Several times in my life I’ve heard a saying that goes
“The past is history; The future is a mystery. This moment is a gift — that’s why it is called the present.”
To be honest, previously I just saw it as a clever little saying and then didn’t think much more about it.
It has only been in the last year that I have really been struck with the idea of how powerful it is to live in the moment. (Appreciating the idea, however, is very different from actually living the application of it, which is still difficult for me). I watched a movie called “The Peaceful Warrior” (that I would highly recommend) which helped me see the importance of letting go of some control (or illusion of control) and the value of living in this moment, right now. Most of the time our minds are worried about something in the future which we can’t control or contemplating something in the past, for better or worse – but rarely do we stop and enjoy or even just experience right now, which is really the only thing we have.
I’ve now talked to 4 friends (two from the US – one of which was in India, one from Germany living in Finland, and one from France living in China) who have attended a Vipassana meditation course (absolutely free of charge) where you try to apply this principle through 10 days of total silence and Buddhist meditation – just trying to focus your mind on the experience of now. Each has said that for most people the first days are way more difficult than they would imagine, and even painful (being left with nothing but your thoughts, fears, doubts, regrets, uncertainties and trying to focus on the moment, without talking for the entire time – one of my friends could only last a few days). The three that were able to make it all 10 days said that by the end of the experience their life was changed – one of the most powerful experiences they have ever had.

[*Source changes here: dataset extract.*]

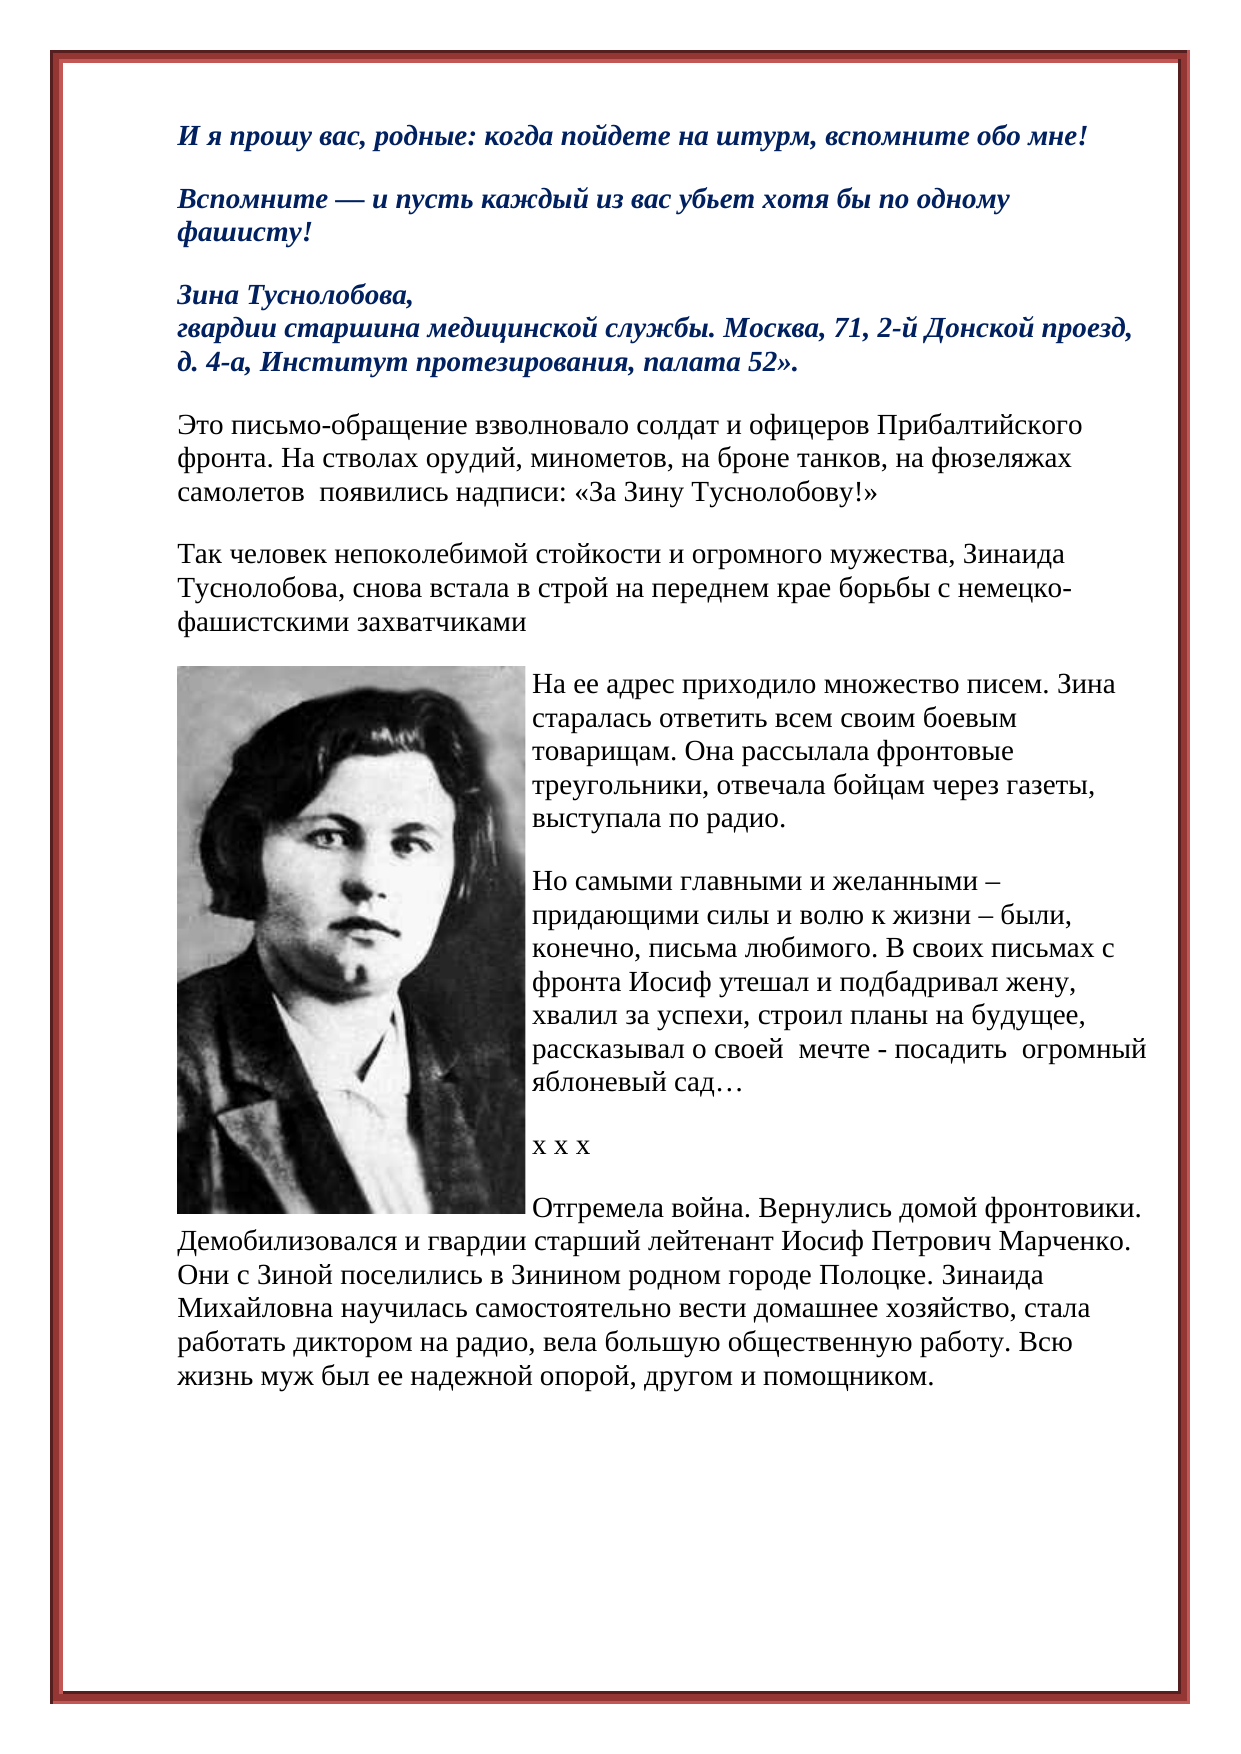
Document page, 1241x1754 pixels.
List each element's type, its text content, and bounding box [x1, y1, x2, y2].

It is more personal than I usually get on my blog, but over the last two weeks I’ve been experiencing some pretty intense “soul pain” (the kind of emotional grief which can seem at times worse than physical pain). I read some scriptures in The Book of Mormon which talk about the value of “today”, and I thought about my friends who have attended this Vipassana course. While feeling a deep sadness, I started to ask the questions:
How is it possible to value this moment when I am in pain now?
How can I focus on now and not think of past joy and/or hope somehow for a better future than the present moment?
What is there to see of value in this very moment, even when the moment is one filled with pain, sadness, and/or uncertainty?
I had a few experiences (which I might or might not share later) where I came to understand some of the answers to these questions for my situation, helping to provide meaning for being in the moment, even if it was hard and regardless of what happened in the past or what the future held.
One friend of mine shared with me some stories of others in her life who are going through some pretty severe trials, and it reminded me of hearing a poignant thing from President Henry B. Eyring when he indicated that you could go up to almost anyone and instead of asking “How are you doing?” – you could ask “Where does it hurt?”
So that makes me curious for anyone reading this:
How would you answer those questions (e.g. for the hard times you have gone through)?
Do you think it is possible to treasure (or at least value) a moment even when that moment is filled with sadness, pain, and uncertainty? Why and How?
Even when unpleasant, how can you want to experience and be in this moment, as opposed to any other ones that you could imagine?